As I said earlier, three.js is great, but it’s optimized as a project towards being easy to understand and easy to work with. This goes against complexity, and complexity unfortunately is inherent in graphics. This means that under the current philosophy of three.js - it is unable to have complex features.

You could extend three.js quite far, you can add features and modify existing behavior, and I think the team has done an incredible job with that. In my experience three.js is getting more and more flexible and extensible every year. That being said - it is still quite rigid. And it has to be, in some sense. Extensibility sacrifices performance, it increases complexity and creates a headache for maintainers.

Since 2013 or so, since I got into three.js, I have been extending it, with shaders, with alternative lighting, with simulation systems etc.
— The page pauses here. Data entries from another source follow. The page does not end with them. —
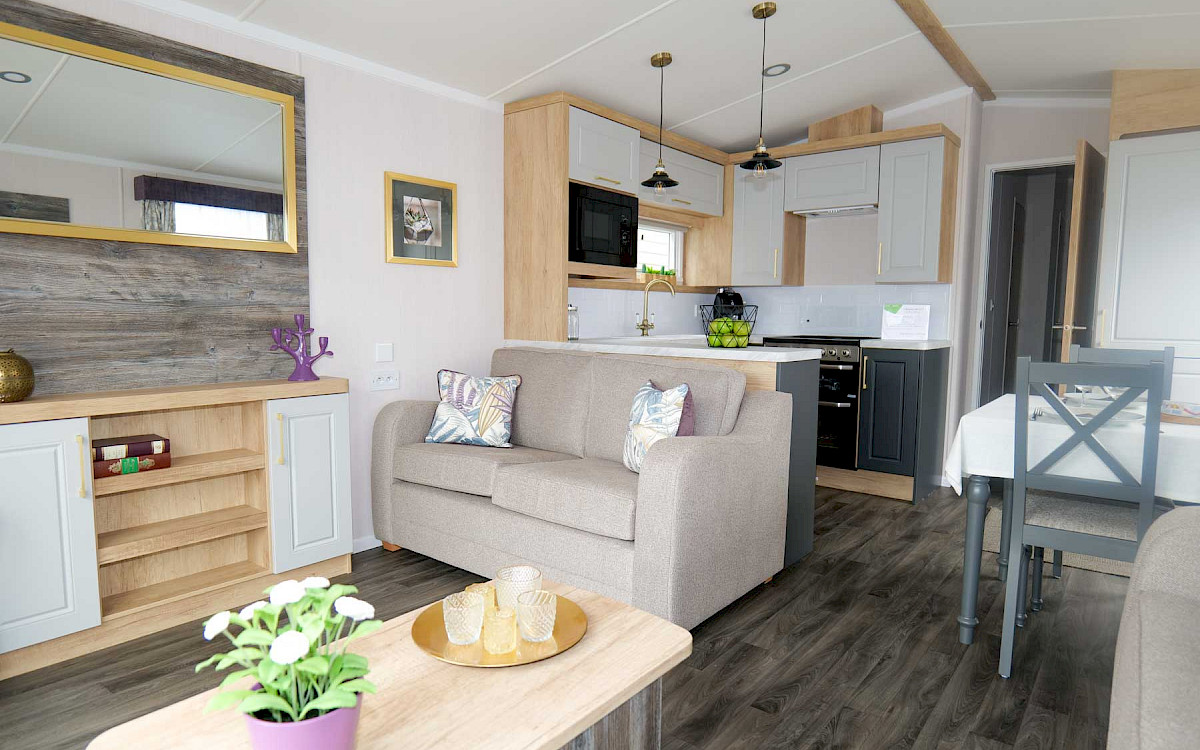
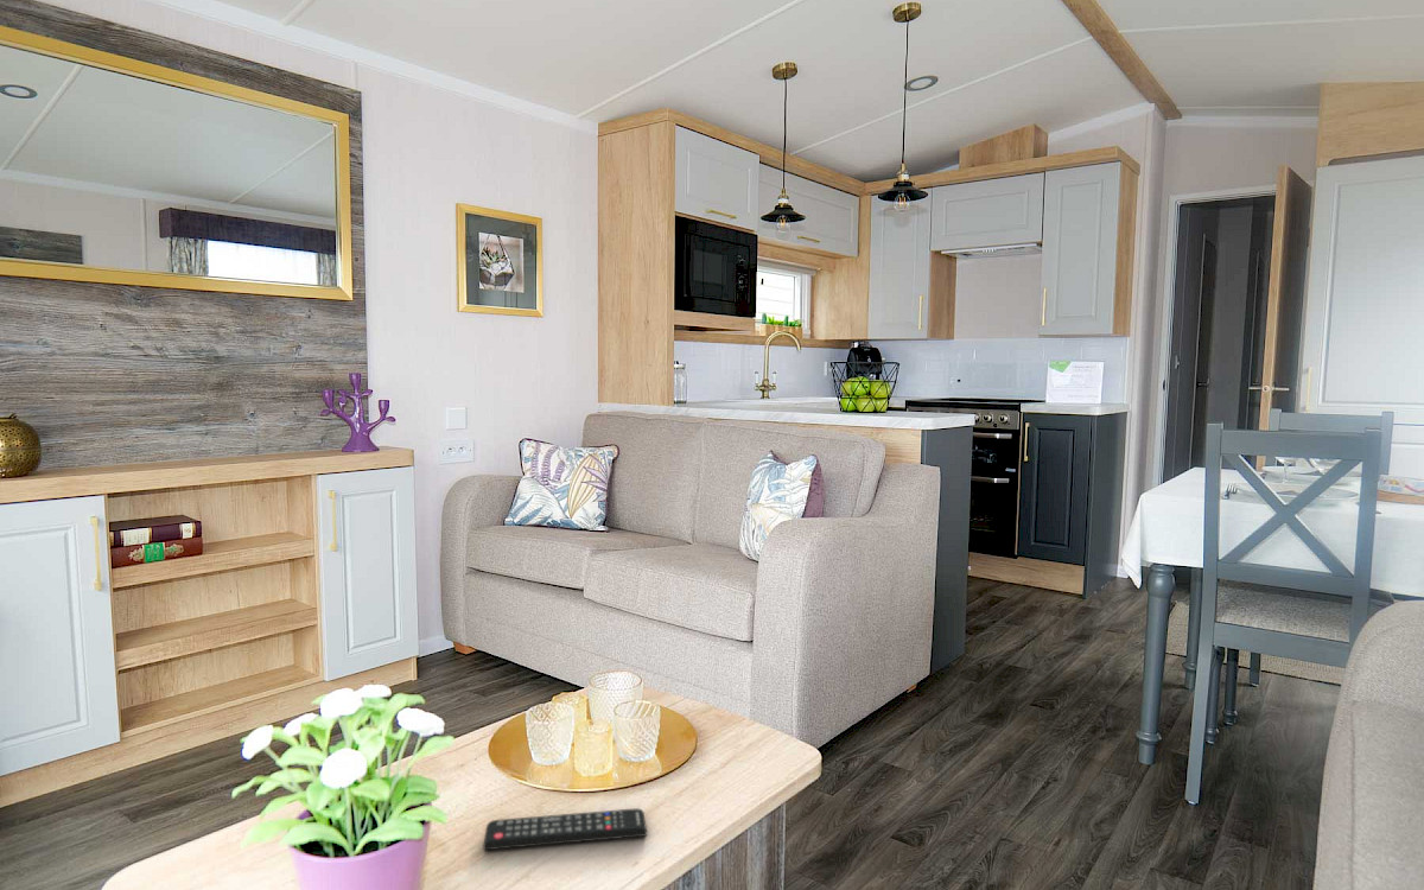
+ remote control [482,807,648,851]
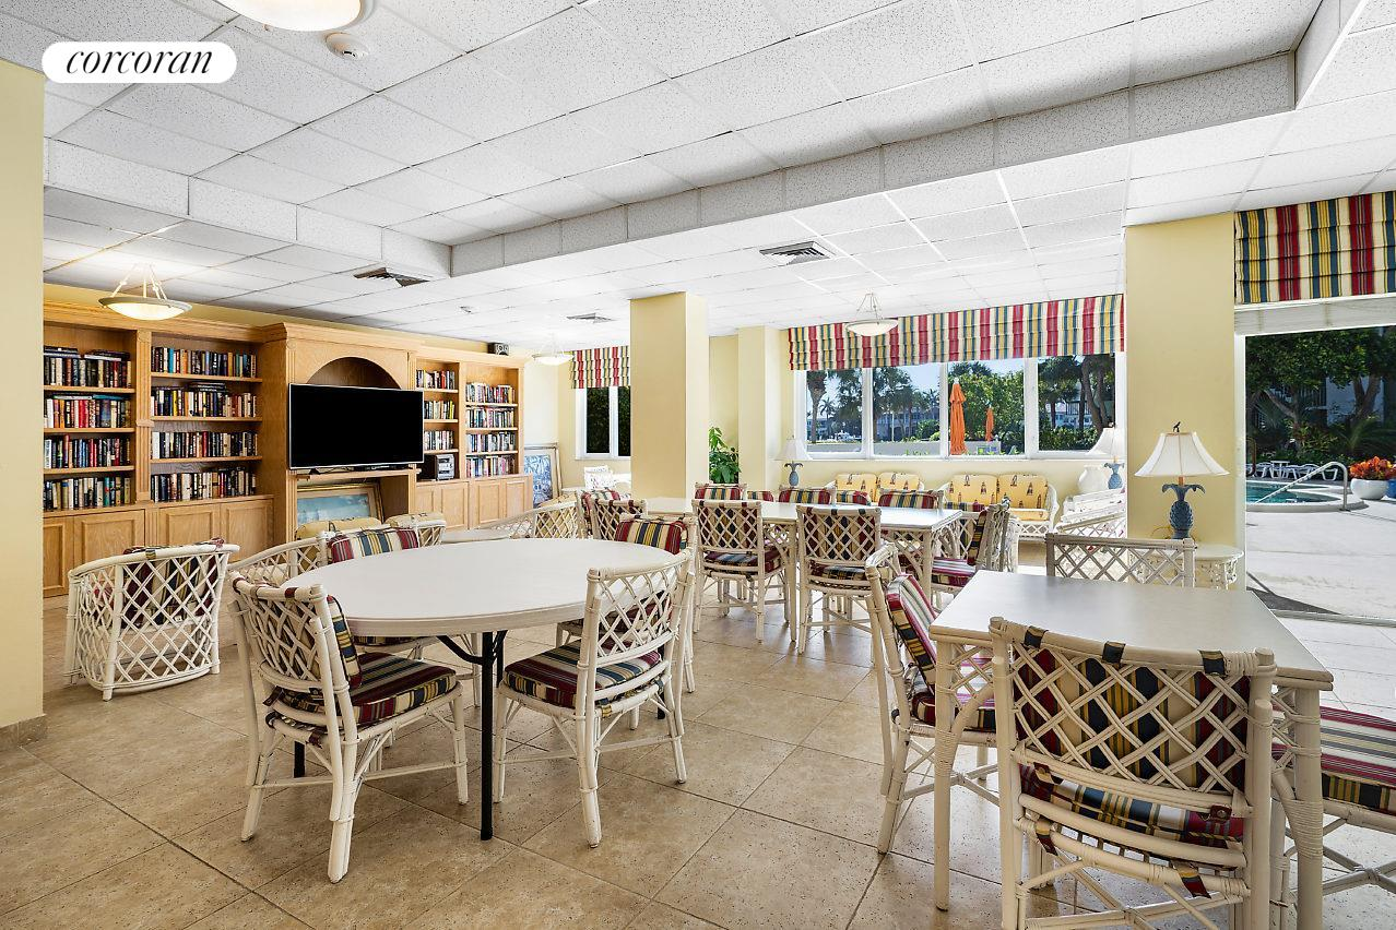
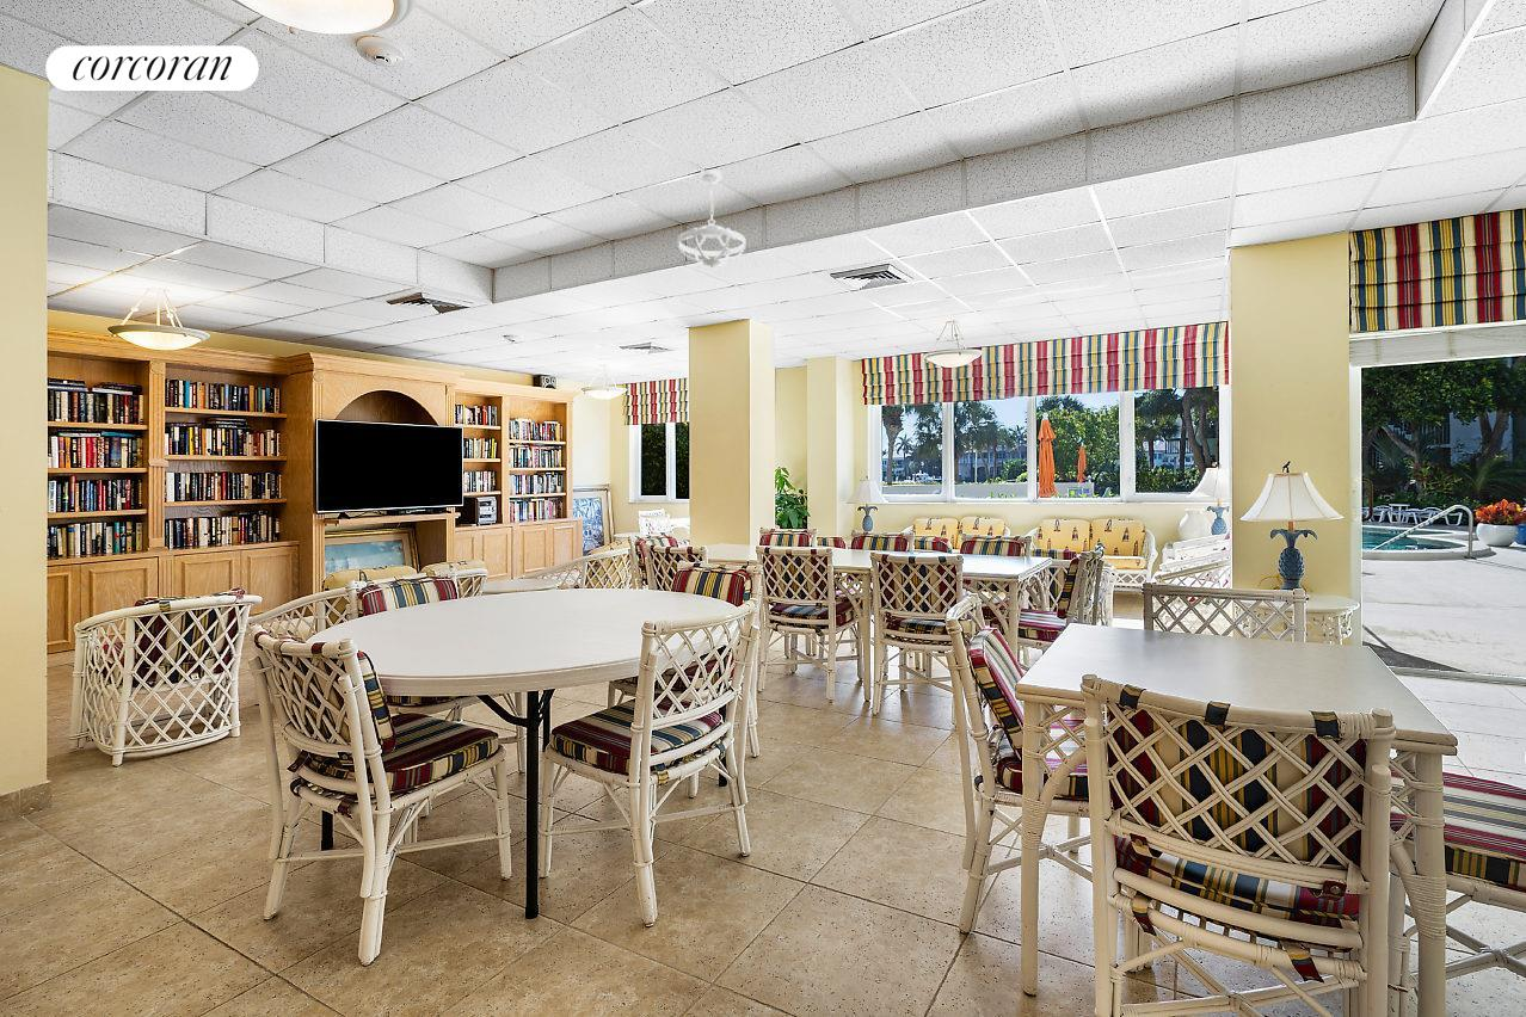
+ ceiling light fixture [677,168,747,269]
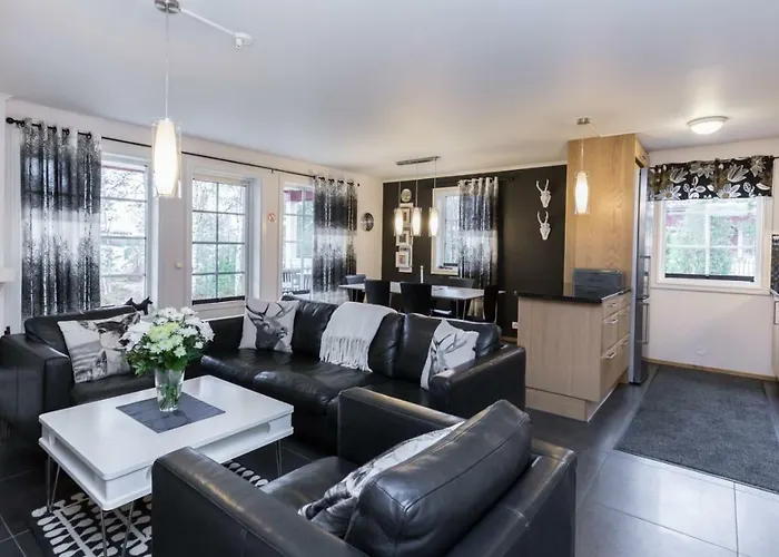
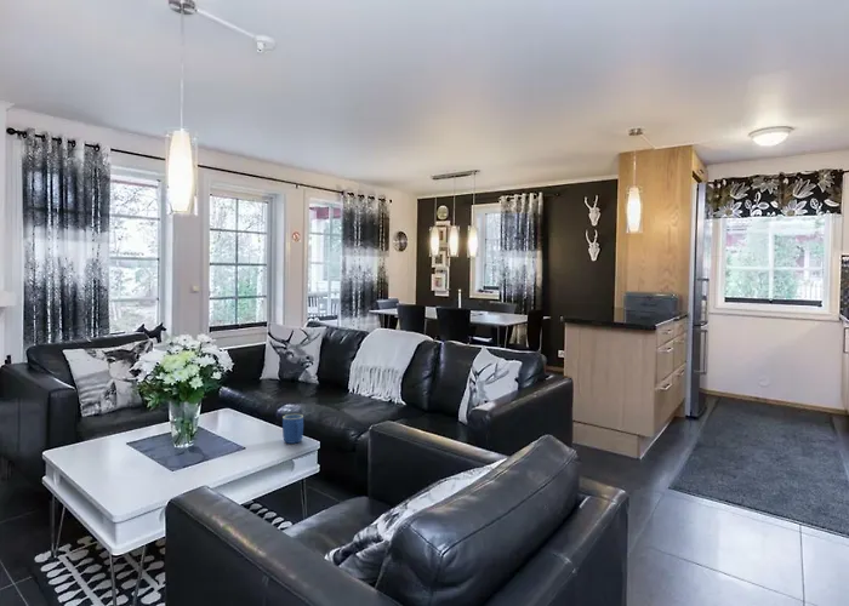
+ mug [281,413,304,445]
But I would always run up against the limits of what I am allowed to do.

What is already achieved

GPU draw dispatch

Here’s a scene that blender foundation released, that has 40,765 individual pebbles:

Here’s the same scene in three.js 162:

You’ll notice that it run’s around 9.5 FPS

Here’s another scene that looks pretty bad because of blender export, but it has 118,352 blades of grass and flowers

Here’s Shade:


And here’s three.js again (FPS is 1.5 or so):

Just to re-iterate, no matter how complex your scene is - it’s always O(1) work on the CPU side, all of the actual culling and draw command dispatch happens 100% on the GPU. This means that the only bottle-neck is your GPU, if it can draw 100,000 objects per frame - that’s what you’ll get, if it can do 100,000,000 - you’ll get that instead.

Occlusions culling

Here’s sponza scene:

We can see that culling is doing a good job, there are ~270,000 triangles in the scene, and we’re only drawing ~96,000 in the current view

If we move the camera behind the pillar, we’re not going to see much of the complex geometry in the curtains, the lion head at the back etc:

And thanks to occlusion culling, we’re not drawing those triangles:


We have reduced the amount of work for the GPU by 85%.

The culling is conservative, and it’s heavily based on Activision’s and Epic’s published research, but computationally it’s almost free.

Deferred visibility-based shading

Not too much to say here, visually you can’t see much of a difference. It eliminates over-shading completely. This is huge. Another huge benefit is that there is no material extraneous switching. That is, all pixels on the screen that should be drawn with a particular material are drawn at the same time. Even if they span across multiple separate meshes. Another another benefit is in scenes with high poly-count, where you start running into poor quad utilization in hardware and end up shading texels that are not even drawn due to how shading hardware works.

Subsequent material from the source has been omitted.